Geoff Davies

Personal information
- Full name: Geoffrey Robert Davies
- Born: 22 July 1946 (age 80) Randwick, New South Wales, Australia
- Batting: Right-handed
- Bowling: Right-arm leg-spin and googly

Domestic team information
- 1965-66 to 1971-72: New South Wales

Career statistics
| Competition | FC | List A |
| Matches | 73 | 4 |
| Runs scored | 3903 | 79 |
| Batting average | 36.13 | 19.75 |
| 100s/50s | 6/22 | 0/0 |
| Top score | 127 | 42 |
| Balls bowled | 6786 | 52 |
| Wickets | 107 | 0 |
| Bowling average | 32.18 | – |
| 5 wickets in innings | 2 | 0 |
| 10 wickets in match | 0 | n/a |
| Best bowling | 6/43 | – |
| Catches/stumpings | 70/0 | 0/0 |
- Source: ESPNcricinfo, 12 July 2017

= Geoff Davies (Australian cricketer) =

Australian cricketer (born 1946)

Geoffrey Robert Davies (born 22 July 1946) is a former Australian cricketer. He played 73 first-class matches, mostly for New South Wales, between 1965/66 and 1971/72. He toured New Zealand with the Australian team in 1966-67 and 1969-70, and was once 12th man for the Australian Test team.
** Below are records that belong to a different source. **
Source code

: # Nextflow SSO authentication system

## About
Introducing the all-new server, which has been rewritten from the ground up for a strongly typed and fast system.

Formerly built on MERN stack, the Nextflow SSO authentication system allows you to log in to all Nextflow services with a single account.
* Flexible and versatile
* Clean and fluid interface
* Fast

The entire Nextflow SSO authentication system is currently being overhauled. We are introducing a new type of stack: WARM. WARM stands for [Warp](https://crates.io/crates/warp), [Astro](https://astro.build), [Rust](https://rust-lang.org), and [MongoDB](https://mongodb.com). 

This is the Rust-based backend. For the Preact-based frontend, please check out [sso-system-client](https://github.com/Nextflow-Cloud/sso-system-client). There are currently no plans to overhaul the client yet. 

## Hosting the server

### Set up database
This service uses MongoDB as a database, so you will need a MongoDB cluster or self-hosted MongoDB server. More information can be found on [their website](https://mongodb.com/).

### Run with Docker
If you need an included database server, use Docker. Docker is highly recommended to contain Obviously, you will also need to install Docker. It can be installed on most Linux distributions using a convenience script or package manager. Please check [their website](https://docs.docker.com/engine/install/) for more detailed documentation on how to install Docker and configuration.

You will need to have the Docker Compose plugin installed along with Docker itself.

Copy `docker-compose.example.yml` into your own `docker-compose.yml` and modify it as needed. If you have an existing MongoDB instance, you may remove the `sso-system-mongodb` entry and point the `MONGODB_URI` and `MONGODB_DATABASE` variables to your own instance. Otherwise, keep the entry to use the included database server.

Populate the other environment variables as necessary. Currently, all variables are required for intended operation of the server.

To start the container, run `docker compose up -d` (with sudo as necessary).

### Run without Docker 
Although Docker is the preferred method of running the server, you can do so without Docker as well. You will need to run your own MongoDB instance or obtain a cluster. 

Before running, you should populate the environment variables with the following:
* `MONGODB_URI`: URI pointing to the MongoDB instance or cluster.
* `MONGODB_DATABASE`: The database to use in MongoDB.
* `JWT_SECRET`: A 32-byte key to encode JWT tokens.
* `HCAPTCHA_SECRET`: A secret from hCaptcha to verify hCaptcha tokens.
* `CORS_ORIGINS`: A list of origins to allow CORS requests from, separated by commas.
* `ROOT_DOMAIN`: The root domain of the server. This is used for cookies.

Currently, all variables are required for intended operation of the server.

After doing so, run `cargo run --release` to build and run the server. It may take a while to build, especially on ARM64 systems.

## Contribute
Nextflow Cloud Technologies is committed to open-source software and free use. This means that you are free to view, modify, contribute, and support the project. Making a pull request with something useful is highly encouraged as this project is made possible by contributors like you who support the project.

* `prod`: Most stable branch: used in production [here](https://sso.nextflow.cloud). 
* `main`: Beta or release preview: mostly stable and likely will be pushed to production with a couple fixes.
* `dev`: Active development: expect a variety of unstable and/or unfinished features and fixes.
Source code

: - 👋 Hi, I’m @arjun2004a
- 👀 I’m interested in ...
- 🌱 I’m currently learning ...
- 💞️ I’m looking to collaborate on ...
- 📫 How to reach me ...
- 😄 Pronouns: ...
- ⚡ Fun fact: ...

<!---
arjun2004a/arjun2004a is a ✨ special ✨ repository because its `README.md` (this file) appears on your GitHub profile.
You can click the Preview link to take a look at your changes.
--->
Davies was a middle-order batsman and leg-spin bowler. When he was chosen to tour New Zealand in 1967 The Canberra Times said he was "destined to become a permanent member of the Australian side – if he retains his promise". He played as the professional for East Lancashire in the Lancashire League in 1967 and was one of the league's leading players, scoring 695 runs at an average of 48.98 and taking 40 wickets at 15.97. He scored 112 and took 6 for 43 in the second innings in New South Wales' victory over Queensland in 1967-68. He was considered a contender for the 1968 tour of England, but was not selected.